WHAT TO WORK ON: Transcribe the text of all the records below exactly as it appears, line for line, and leave the pictures out of the answer.

########

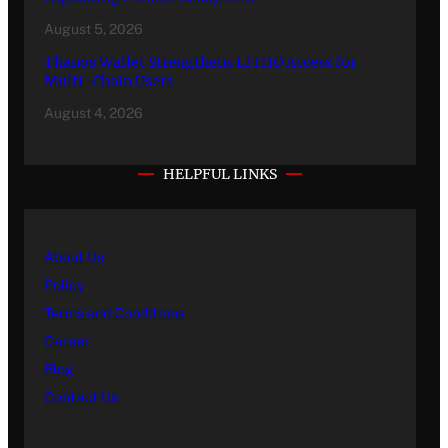
August 5, 2026
Thanos Wallet Strengthens LITHO Access for
Multi-Chain Users
August 4, 2026
HELPFUL LINKS
About Us
Policy
Terms and Conditions
Career
Blog
Contact Us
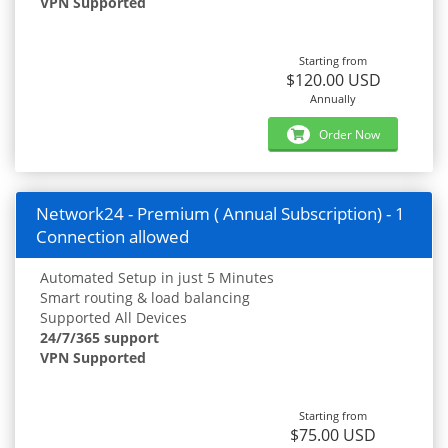
VPN Supported
Starting from
$120.00 USD
Annually
Order Now
Network24 - Premium ( Annual Subscription) - 1
Connection allowed
Automated Setup in just 5 Minutes
Smart routing & load balancing
Supported All Devices
24/7/365 support
VPN Supported
Starting from
$75.00 USD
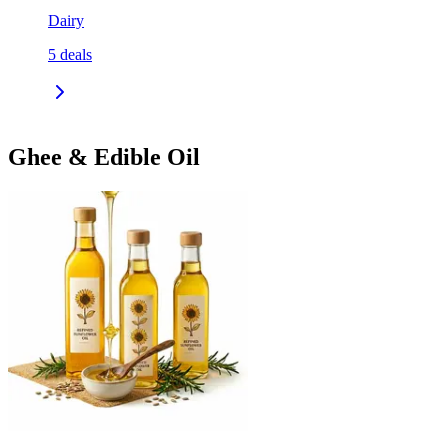
Dairy
5
deals
Ghee & Edible Oil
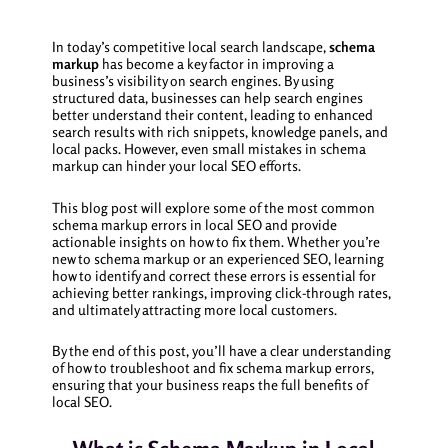
In today’s competitive local search landscape,
schema
markup
has become a key factor in improving a
business’s visibility on search engines. By using
structured data, businesses can help search engines
better understand their content, leading to enhanced
search results with rich snippets, knowledge panels, and
local packs. However, even small mistakes in schema
markup can hinder your local SEO efforts.
This blog post will explore some of the most common
schema markup errors in local SEO and provide
actionable insights on how to fix them. Whether you’re
new to schema markup or an experienced SEO, learning
how to identify and correct these errors is essential for
achieving better rankings, improving click-through rates,
and ultimately attracting more local customers.
By the end of this post, you’ll have a clear understanding
of how to troubleshoot and fix schema markup errors,
ensuring that your business reaps the full benefits of
local SEO.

########

ANSWER:
August 5, 2026
Thanos Wallet Strengthens LITHO Access for
Multi-Chain Users
August 4, 2026
HELPFUL LINKS
About Us
Policy
Terms and Conditions
Career
Blog
Contact Us
VPN Supported
Starting from
$120.00 USD
Annually
Order Now
Network24 - Premium ( Annual Subscription) - 1
Connection allowed
Automated Setup in just 5 Minutes
Smart routing & load balancing
Supported All Devices
24/7/365 support
VPN Supported
Starting from
$75.00 USD
Dairy
5
deals
Ghee & Edible Oil
In today’s competitive local search landscape,
schema
markup
has become a key factor in improving a
business’s visibility on search engines. By using
structured data, businesses can help search engines
better understand their content, leading to enhanced
search results with rich snippets, knowledge panels, and
local packs. However, even small mistakes in schema
markup can hinder your local SEO efforts.
This blog post will explore some of the most common
schema markup errors in local SEO and provide
actionable insights on how to fix them. Whether you’re
new to schema markup or an experienced SEO, learning
how to identify and correct these errors is essential for
achieving better rankings, improving click-through rates,
and ultimately attracting more local customers.
By the end of this post, you’ll have a clear understanding
of how to troubleshoot and fix schema markup errors,
ensuring that your business reaps the full benefits of
local SEO.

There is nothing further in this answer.